The night the lights went out…

Photo sourceego

The power went out. For many… it was frustrating, inconvenient, boring. For me it was profound.

I watched as neighbors, usually clamored around a television or hunched over a screen stepped outside. Doors, usually closed to keep the air conditioning inside were opened to let the breeze flow through. Children, with no electronic distraction, filled the playgrounds. Teenagers, unplugged, tossed footballs and frisbees. Mothers pushed strollers and pet owners held leashes. The endless whir of electronics silenced, I heard the birds, the crickets, the frogs. As the sky began to darken, teenagers grabbed flash lights and continued to run around fueling only by their imaginations.

The house was pitch black, we all gathered in one room to pool the candlelight. We told stories, we laughed together, we bonded. Something rarely seen, a feeling rarely felt.

A distant smoke alarm drew me outside to the dark. I didn’t grab my flashlight, nor my cell, like those cartoon fingers from my childhood, the sound beckoned me to follow it. When I arrived at the house, its smoke alarm still blaring, I ran into a few other neighbors also there to investigate the sound.

Once we notified the fire department and established the house was empty, I walked home, again in the dark, only this time the courage that drew me to investigate the smoke alarm dissolved into the darkness. Something compelled me to look up at the stars. It was here that I saw the real reason the universe had lulled me outside my cocoon.

As I saw a star shoot across the sky, I began to feel my own insignificance. I pictured myself as an ant to those stars, just a tiny fleck of dust on a giant rock. A tiny cell, an amoeba. A fleck of dust, just a blip on its radar. The problems in my life, insignificant in the grand scheme of things. No matter how many times I’ve heard that phrase, its sound never impacted my ears the way I felt it, I literally felt my own insignificance.The night the lights went out, my ego died and my eyes opened, if only for a short time.

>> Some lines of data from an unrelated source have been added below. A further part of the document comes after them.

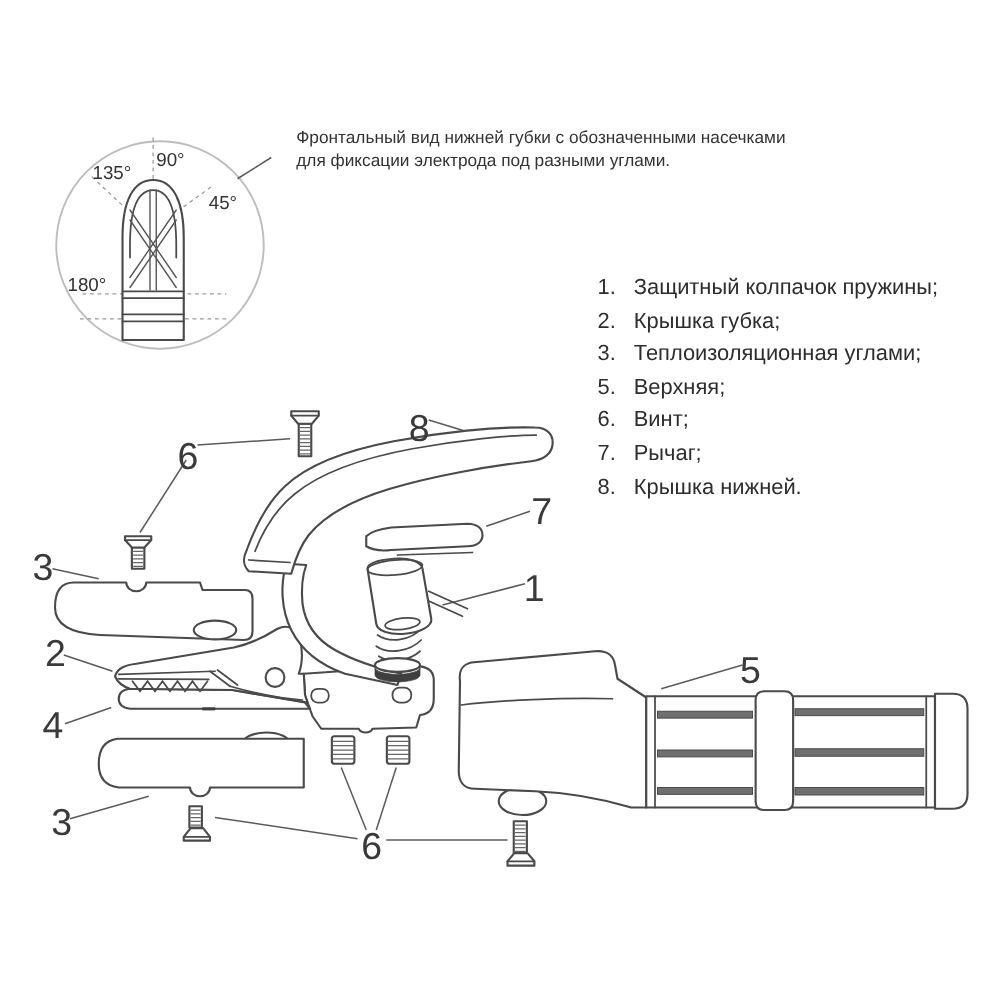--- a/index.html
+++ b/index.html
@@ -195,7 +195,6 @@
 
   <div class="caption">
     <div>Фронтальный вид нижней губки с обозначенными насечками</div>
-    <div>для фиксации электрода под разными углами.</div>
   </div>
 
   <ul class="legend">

Technology has brought us many, many benefits. But the technology that brings us together has actually driven us apart. We spend hours together without speaking. We have conversations without looking into each others eyes. We communicate through machines. We no longer have family dinners, neighborhood barbques, children no longer play in the street. We talk more than ever… yet say nothing at all.

We have libraries at our fingertips, we have access to more information than any other generation could have fathomed. Education is the most powerful weapon in the world yet we squander it watching celebreties act like fools, flashing their egos everywhere.

Instead of learning from history, philosophy, religion we watch in entertainment as people repeat the egotistical mistakes of those we could be learning from instead. The great stories with moral lessons have taken a backseat to ridiculousness, cat videos, violence and sex. Our egos have taken over, feeling entitled and self important, we write public diaries about our mundane lives. Instead of living, we tell stories and watch others live. Since our faces are planted into screens, we no longer live, we no longer learn, we no longer engage each other in human interaction. Machines literally are taking over the world. We think others are interested in our commentary. We base our value on the number of people that respond. Always, in the limelight, we post photos of ourselves, seeking affirmation, admiration, adoration, support, friendship, love. We flaunt our good moments, we want everyone to know we are successful, we are having a good life. Or we post all of our misery, searching for someone to commiserate with. We blast our insecurities out into the world, air our dirty laundry for the world to see. We become our drama. We become the machine.

We base our self value on the number of electronic friends and followers we have yet we keep those sitting right next to us at arms length. We have become self obsessed. If ego is the enemy, we are all becoming egocentric. Who cares what you had for dinner? Let’s eat a meal together and talk about something important. Life is short, we are insignificant and small…

The night the lights went out, my eyes were opened.


4 thoughts on “The night the lights went out…

  1. absolute heartbreaking truth. A few years ago-we went without power for 2 wks and we survived just fine-but I saw people crumbling-it was hard-but it was ok. We managed to cook outside and even bathed there too in a makeshift shower. I know it is a big much-but it startled me to see that people cried about electronics! sad-and scary!